Top of Dataset records
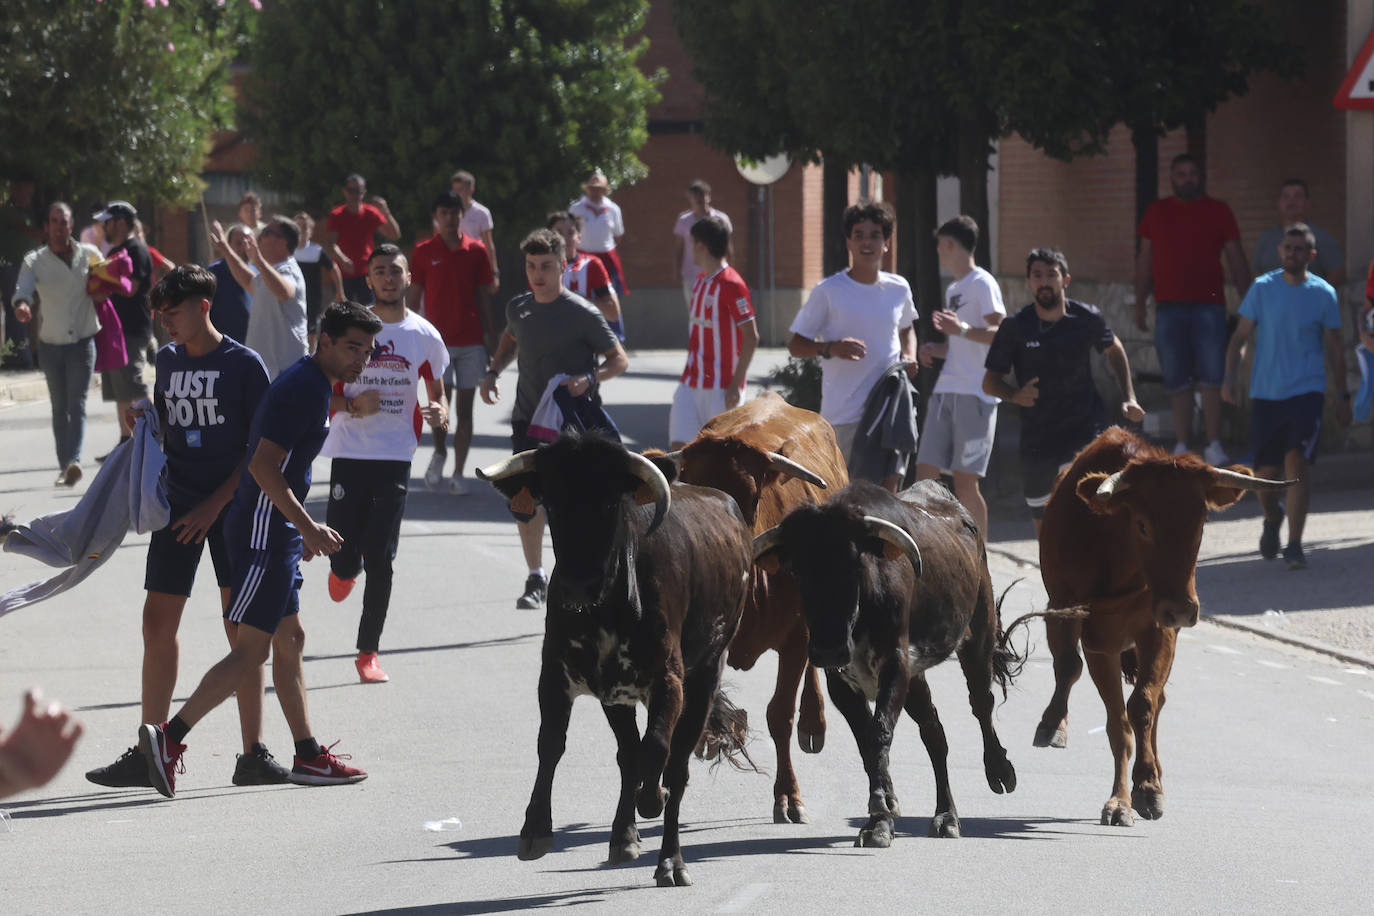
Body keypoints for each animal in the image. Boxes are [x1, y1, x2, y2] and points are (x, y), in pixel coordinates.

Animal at [472, 436, 752, 889]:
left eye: (609, 504)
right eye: (552, 502)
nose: (574, 585)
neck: (605, 607)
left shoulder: (669, 680)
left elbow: (657, 748)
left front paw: (652, 800)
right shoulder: (556, 675)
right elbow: (551, 743)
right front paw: (535, 830)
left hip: (705, 675)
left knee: (674, 764)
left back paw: (671, 860)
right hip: (616, 695)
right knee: (628, 754)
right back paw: (623, 838)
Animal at [676, 392, 846, 823]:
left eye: (751, 496)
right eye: (692, 487)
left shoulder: (797, 636)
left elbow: (780, 714)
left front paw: (788, 796)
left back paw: (814, 723)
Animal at [752, 483, 1022, 851]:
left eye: (854, 565)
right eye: (797, 570)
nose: (828, 649)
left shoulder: (895, 666)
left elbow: (879, 733)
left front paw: (881, 812)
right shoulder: (842, 683)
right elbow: (867, 744)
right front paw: (881, 816)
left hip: (977, 636)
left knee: (981, 703)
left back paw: (998, 772)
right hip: (917, 676)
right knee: (934, 733)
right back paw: (946, 816)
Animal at [1033, 425, 1291, 829]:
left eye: (1201, 523)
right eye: (1142, 524)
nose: (1182, 609)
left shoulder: (1159, 632)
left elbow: (1142, 705)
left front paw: (1148, 787)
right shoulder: (1098, 640)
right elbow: (1117, 722)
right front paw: (1120, 801)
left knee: (1154, 700)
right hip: (1060, 610)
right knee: (1067, 666)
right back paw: (1052, 724)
Bottom of Dataset records
= What is expected =
Where does "knee" appear in the records above? Copy each line that holds it.

= Output for this exercise =
left knee: (674, 764)
right knee: (628, 754)
left knee: (981, 703)
right knee: (934, 733)
left knee: (1154, 700)
right knee: (1067, 666)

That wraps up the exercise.